На атлантическом конце провода наступило долгое молчание. Лимонная глазурь, о которой я так мечтала, помню, иногда оказывалась кислой, даже горьковатой. Фелисити прервала молчание такой увесистой оплеухой, что и самого кекса в руках не удержать.
— Я не просила тебя ее разыскивать, — ледяным тоном произнесла она. — Я только сообщила тебе, что она существует. И зря. Теперь очень об этом сожалею.
— Я разыскиваю ее не только ради тебя, но и ради себя, — жалко пролепетала я.
— Довольно с меня этой психотерапевтической дребедени, — фыркнула Фелисити. — Для себя, для себя! Почему ты отводишь себе такую важную роль в этом раскладе? Какое тебе дело до того, что случилось со мной семьдесят лет назад и что я потом всю жизнь пыталась забыть?
— Но что тут плохого? Еще один родственник…

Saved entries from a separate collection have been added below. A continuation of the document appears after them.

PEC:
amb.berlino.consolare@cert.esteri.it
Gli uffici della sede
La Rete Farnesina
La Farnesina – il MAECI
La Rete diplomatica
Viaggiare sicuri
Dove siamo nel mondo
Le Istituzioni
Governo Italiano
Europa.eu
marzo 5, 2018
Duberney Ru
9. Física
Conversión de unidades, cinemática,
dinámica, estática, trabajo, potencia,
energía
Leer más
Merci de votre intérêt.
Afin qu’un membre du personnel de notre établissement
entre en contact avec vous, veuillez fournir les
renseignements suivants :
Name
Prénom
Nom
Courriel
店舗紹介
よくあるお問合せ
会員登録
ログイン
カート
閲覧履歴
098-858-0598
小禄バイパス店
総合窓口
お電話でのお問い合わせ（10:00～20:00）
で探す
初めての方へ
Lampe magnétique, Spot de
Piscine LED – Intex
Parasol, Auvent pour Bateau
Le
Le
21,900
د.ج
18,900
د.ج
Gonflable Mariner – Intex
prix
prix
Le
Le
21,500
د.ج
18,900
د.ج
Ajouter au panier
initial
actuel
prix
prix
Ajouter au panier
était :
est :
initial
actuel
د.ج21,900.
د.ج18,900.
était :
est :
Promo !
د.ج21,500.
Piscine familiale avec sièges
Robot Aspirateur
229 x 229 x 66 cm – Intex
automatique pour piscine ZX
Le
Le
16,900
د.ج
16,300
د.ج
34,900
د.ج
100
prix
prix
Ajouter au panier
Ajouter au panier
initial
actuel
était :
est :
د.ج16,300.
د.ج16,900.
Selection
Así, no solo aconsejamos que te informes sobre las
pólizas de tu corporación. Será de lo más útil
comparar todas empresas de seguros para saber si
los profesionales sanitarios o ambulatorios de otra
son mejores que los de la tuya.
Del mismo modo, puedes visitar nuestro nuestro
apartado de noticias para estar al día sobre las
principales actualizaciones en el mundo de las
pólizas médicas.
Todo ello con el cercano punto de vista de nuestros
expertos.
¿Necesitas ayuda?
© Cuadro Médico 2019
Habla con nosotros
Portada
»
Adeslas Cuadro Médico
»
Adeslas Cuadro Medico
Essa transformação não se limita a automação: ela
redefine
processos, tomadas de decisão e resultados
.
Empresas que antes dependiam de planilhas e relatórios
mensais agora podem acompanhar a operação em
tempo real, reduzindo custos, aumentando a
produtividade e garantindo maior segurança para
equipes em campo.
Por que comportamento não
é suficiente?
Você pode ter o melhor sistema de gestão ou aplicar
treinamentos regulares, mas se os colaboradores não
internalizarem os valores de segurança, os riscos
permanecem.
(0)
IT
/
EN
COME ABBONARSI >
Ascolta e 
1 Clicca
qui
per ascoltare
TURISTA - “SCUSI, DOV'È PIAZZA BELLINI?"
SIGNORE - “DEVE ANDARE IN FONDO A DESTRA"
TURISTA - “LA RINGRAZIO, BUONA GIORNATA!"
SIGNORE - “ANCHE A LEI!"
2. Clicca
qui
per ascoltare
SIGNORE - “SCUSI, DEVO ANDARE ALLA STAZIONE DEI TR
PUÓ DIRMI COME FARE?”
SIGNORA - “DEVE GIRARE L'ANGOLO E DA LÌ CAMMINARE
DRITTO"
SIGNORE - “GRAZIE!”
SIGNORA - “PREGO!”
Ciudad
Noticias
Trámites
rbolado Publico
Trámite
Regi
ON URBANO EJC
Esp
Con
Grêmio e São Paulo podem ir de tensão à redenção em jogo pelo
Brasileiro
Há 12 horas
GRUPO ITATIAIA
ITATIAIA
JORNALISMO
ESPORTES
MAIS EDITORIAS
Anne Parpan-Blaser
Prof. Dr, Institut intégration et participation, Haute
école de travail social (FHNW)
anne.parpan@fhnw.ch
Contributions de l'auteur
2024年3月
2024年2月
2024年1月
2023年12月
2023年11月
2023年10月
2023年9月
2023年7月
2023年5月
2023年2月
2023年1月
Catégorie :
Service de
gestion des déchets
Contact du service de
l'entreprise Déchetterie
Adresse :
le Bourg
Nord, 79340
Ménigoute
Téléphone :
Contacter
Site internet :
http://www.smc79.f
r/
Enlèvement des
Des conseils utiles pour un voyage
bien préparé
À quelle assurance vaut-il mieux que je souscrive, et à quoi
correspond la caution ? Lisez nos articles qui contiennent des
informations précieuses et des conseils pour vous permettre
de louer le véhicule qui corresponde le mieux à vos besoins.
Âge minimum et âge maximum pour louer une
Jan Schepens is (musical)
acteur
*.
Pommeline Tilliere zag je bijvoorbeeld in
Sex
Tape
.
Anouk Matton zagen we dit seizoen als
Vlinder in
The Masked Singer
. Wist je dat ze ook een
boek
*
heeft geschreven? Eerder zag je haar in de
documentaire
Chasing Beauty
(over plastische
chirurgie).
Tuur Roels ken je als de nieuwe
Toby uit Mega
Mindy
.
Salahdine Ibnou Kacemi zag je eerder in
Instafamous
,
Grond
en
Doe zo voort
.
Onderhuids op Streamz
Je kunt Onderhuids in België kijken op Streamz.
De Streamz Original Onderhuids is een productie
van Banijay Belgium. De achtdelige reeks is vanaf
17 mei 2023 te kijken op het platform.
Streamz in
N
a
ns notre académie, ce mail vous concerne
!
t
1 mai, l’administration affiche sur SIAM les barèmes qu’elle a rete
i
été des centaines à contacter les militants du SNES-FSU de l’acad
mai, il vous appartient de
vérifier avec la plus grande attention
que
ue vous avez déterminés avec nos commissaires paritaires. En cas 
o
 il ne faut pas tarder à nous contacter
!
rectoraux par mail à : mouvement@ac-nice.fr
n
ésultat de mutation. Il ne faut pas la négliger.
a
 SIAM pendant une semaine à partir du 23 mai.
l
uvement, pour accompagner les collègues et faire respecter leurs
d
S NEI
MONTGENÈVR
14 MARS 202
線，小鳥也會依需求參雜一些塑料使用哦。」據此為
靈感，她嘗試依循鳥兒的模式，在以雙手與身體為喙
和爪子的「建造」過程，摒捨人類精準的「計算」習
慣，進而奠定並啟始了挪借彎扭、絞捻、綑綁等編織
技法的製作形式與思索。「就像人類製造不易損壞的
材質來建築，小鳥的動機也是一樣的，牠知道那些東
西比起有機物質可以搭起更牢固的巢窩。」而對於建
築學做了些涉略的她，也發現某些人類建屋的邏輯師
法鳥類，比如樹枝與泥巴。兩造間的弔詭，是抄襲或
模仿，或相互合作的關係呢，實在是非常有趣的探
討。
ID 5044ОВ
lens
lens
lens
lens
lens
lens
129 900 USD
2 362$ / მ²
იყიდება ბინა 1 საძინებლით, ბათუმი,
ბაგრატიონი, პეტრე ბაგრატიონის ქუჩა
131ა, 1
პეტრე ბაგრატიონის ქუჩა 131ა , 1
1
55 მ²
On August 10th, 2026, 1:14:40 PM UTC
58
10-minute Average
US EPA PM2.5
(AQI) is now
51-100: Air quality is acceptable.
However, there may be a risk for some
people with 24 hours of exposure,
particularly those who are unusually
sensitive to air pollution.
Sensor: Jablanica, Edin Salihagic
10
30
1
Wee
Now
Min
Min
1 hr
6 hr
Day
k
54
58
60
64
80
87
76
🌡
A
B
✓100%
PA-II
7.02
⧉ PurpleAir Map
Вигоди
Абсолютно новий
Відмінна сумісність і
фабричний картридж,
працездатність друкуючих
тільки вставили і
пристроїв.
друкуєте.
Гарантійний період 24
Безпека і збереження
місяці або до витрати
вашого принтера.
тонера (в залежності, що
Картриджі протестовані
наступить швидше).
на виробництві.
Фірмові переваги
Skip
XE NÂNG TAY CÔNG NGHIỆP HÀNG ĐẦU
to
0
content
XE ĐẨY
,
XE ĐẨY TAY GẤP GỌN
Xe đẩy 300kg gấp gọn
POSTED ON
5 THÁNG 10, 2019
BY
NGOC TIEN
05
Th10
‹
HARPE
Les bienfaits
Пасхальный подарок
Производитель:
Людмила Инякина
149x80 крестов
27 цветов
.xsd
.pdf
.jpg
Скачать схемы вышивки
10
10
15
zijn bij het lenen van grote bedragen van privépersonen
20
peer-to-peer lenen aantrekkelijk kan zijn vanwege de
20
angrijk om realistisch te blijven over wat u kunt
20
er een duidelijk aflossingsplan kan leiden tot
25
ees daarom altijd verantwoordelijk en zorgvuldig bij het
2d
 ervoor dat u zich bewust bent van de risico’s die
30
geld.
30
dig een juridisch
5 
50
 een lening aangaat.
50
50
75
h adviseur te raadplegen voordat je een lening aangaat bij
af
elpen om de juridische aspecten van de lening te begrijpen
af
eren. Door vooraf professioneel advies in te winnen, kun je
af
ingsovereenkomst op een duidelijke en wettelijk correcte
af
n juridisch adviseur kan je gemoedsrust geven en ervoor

Никогда не знаешь, чего ждать от незнакомого человека, считает Фелисити, не важно, родственник он тебе или нет, и это свое убеждение она тут же довела до моего сведения. Постучат к тебе в дверь с улыбкой, а потом спалят дом. Я слишком молода, жизни не знаю. Чем дольше варишься в котле жизни — прошу прощения? — тем гуще и круче становится варево, чего только не оседает на дне, и уж если осело, то пусть оно там и лежит, нечего его вытаскивать на свет божий.
— Так вот почему ты питаешься из пакетов, бабушка, теперь я все поняла. — Я старалась говорить шутливо, не хотела, чтобы мой голос дрожал, и вспоминала, как бессмысленно ненавидела ее Эйнджел. — Куриный суп с овощами и целым набором витаминов, налить воды, довести до кипения — и пожалуйте к столу, и никакой вам мути на дне тарелки.